Results 60.93 System Info Xbench Version 1.3 System Version 10.6.8 (10K540) Physical RAM 12288 MB Model iMac11,1 Drive Type ST31000528ASQ Disk Test 60.93 Sequential 144.61 Uncached Write 135.13 82.97 MB/sec [4K blocks] Uncached Write 134.84 76.29 MB/sec [256K blocks] Uncached Read 142.50 41.70 MB/sec [4K blocks] Uncached Read 171.62 86.26 MB/sec [256K blocks] Random 38.59 Uncached Write 11.91 1.26 MB/sec [4K blocks] Uncached Write 225.15 72.08 MB/sec [256K blocks] Uncached Read 106.40 0.75 MB/sec [4K blocks] Uncached Read 170.81 31.70 MB/sec [256K blocks]
As you can see, either of the SSD drives completely crush even a full-sized desktop hard drive, much less a slower portable drive.

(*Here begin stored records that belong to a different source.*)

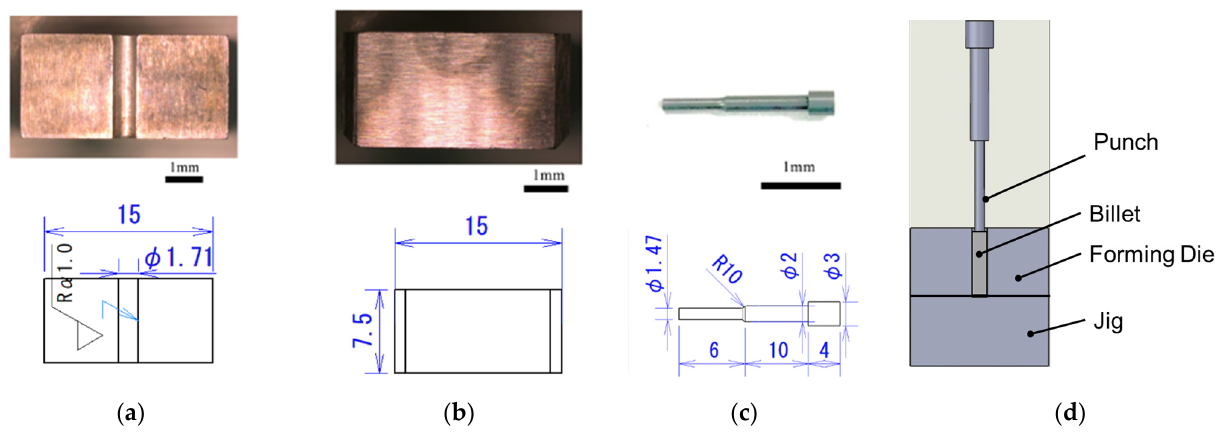
Figure 2. Dimensions of die and punch: ( a ) forming die, ( b ) jig, ( c ) punch, and ( d ) schematic view of backward microextrusion.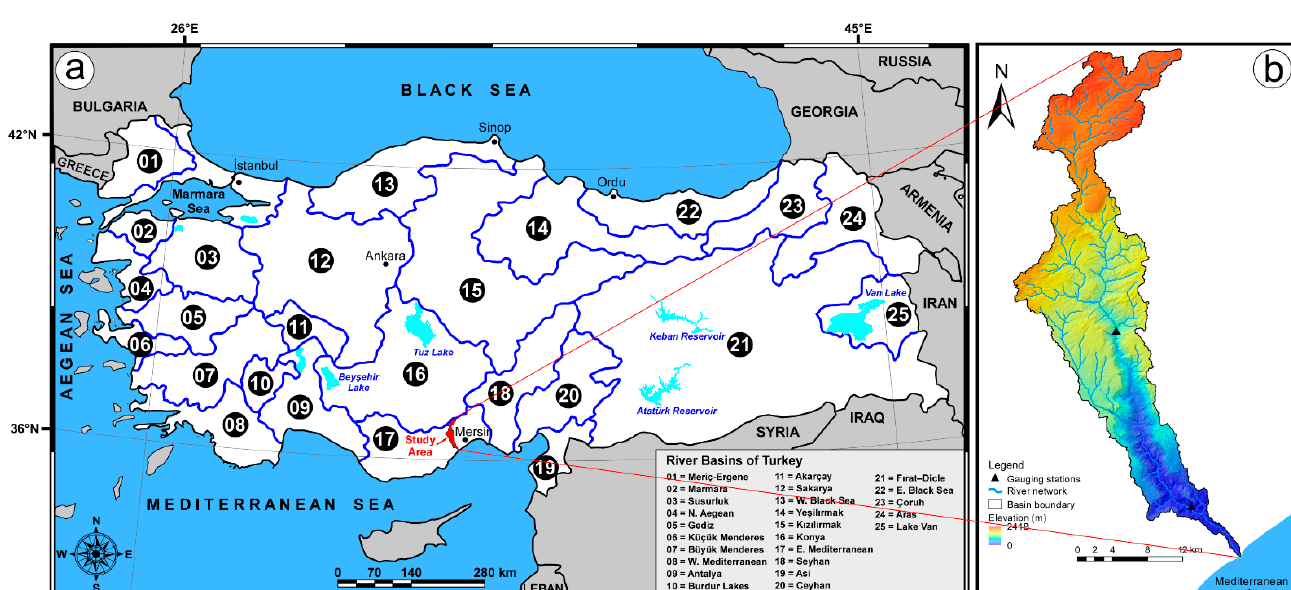
Figure 1. ( a ) The 25 major river basins (blue lines) of Turkey (modified from [49]), where the location of the study area is shown in red colour; and ( b ) the extent of the Alata River Basin (in Mersin) and the location of the gauging stations.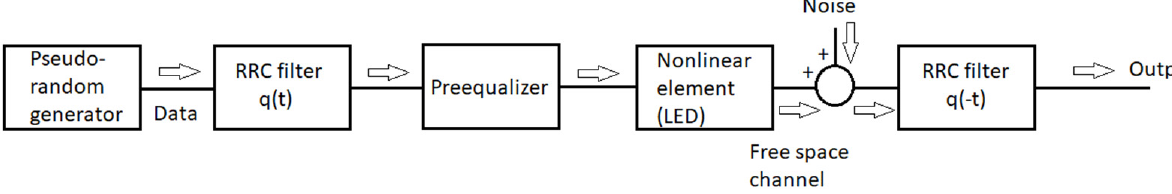
Figure 3. Post-equalizer configuration.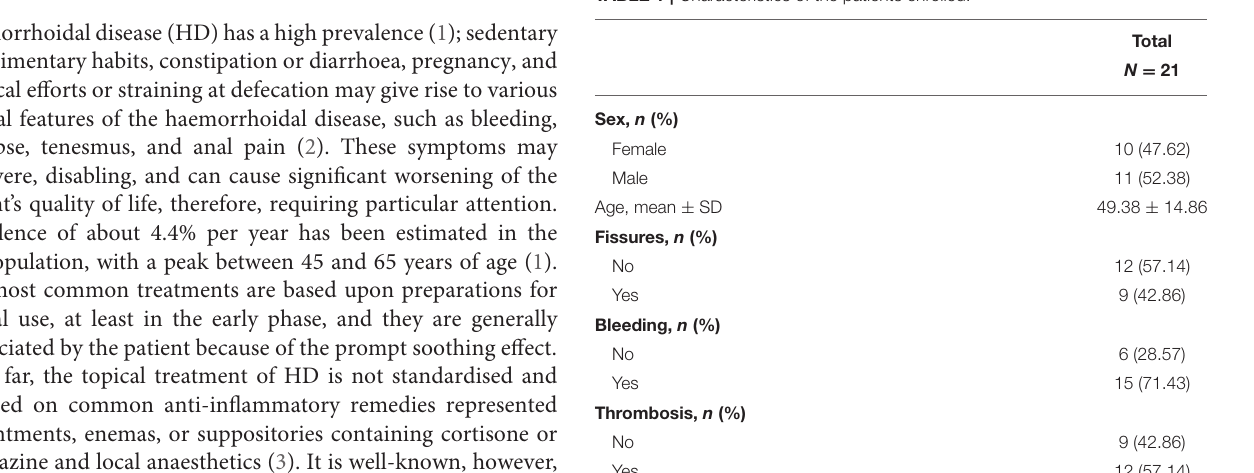
TABLE 1 | Characteristics of the patients enrolled.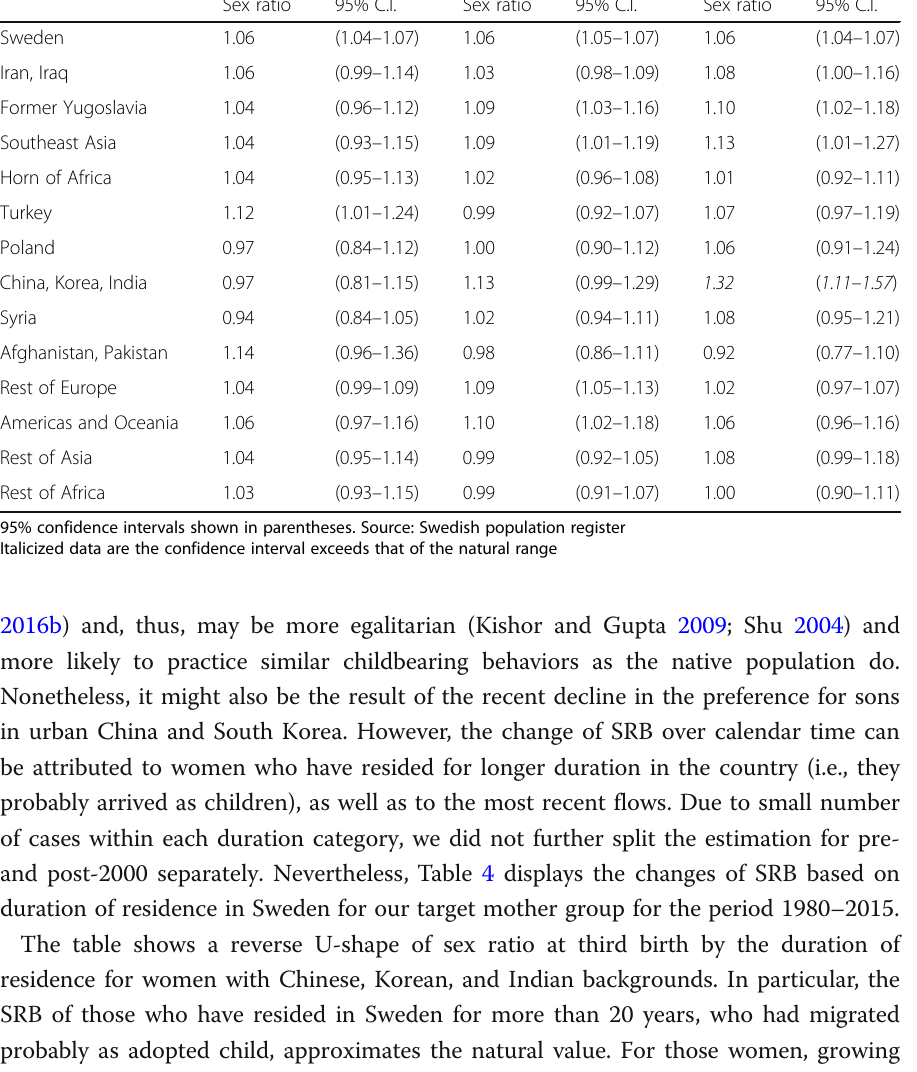
Table 3 Sex ratio at birth, 3rd births, by sex of previous children, and country/region of birth of the mother: Sweden, 1980 – 2015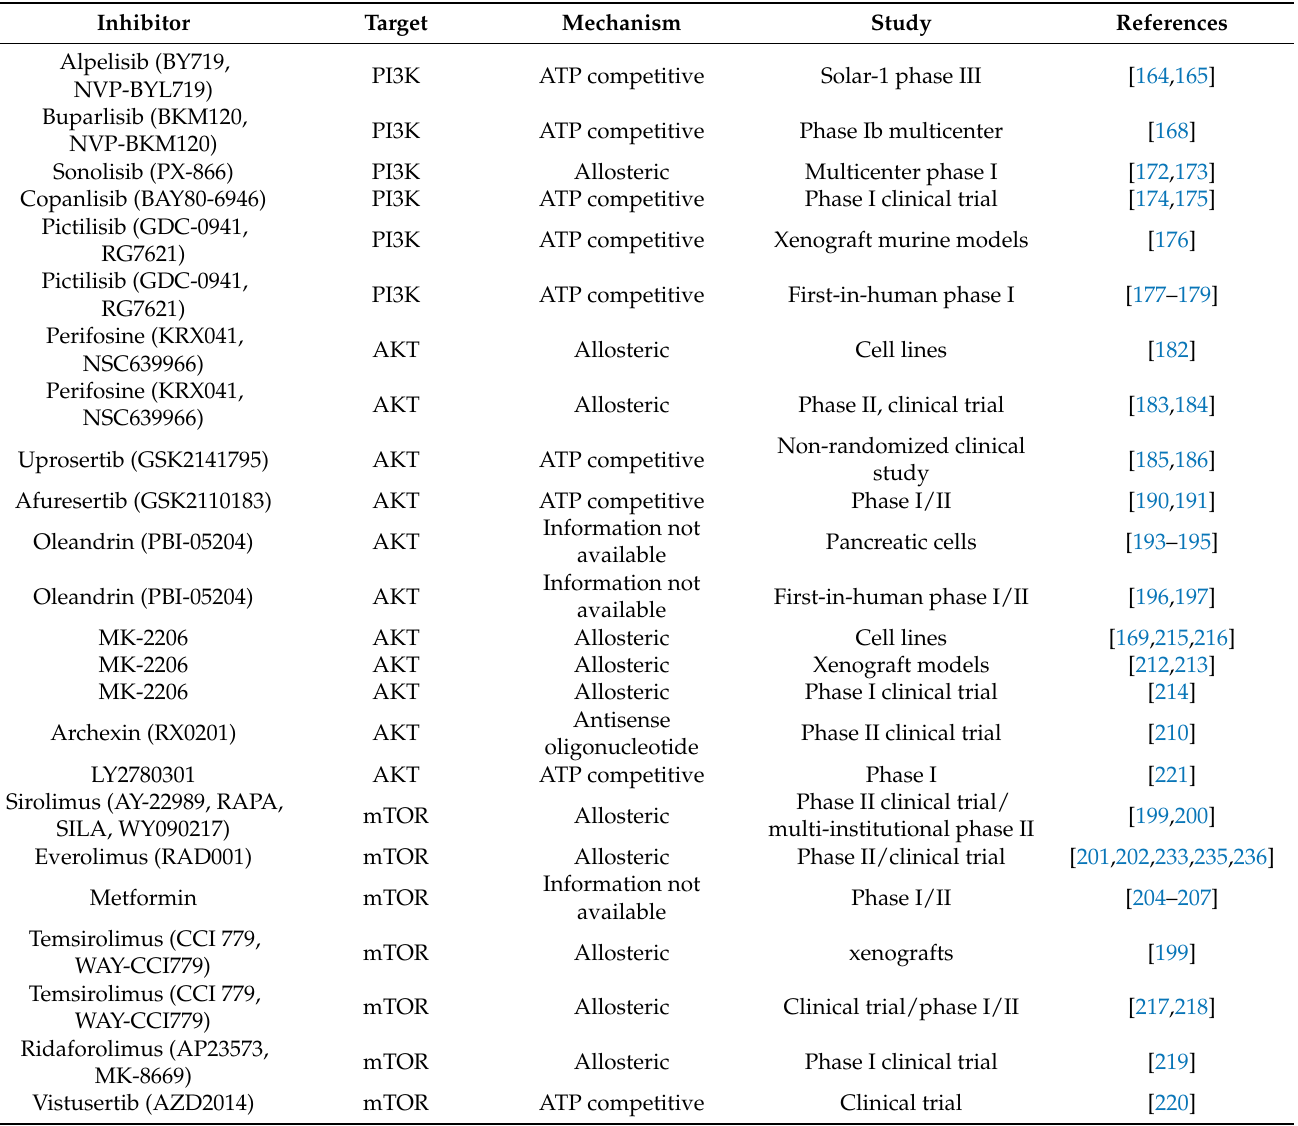
Table 1. PI3K/AKT/mTOR inhibitors used in pancreatic cancer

The question about whether a 6GB/s connection vs a 3GB/s connection seems to have been answered, authoritatively! Although the OCZ wasn’t twice the speed of the Samsung in every measurement, it certainly performs in general at about twice the speed. Additionally, this drive clocks in faster than many RAID arrays comprised of traditional hard drives, and it’s the fastest drive I’ve ever personally tested.
The bottom line is, if your computer only has a 3GB/s connection for the drive, this SSD probably won’t offer a huge improvement over the Samsung. However, if you have a newer computer or if you’re concerned about having a drive that is future proof, I highly recommend the OCZ Vertex 3. So much so, we’re awarding it with the Geek Beat Editor’s Choice award!
thank you for this great article.
“16GB of lost space goes towards redundancy within the drive.” To be precise it’s 12,960 MB redundancy so rounded up to 16GB sounds about right. You were right about that as far as I can remember from the reviews I’ve seen.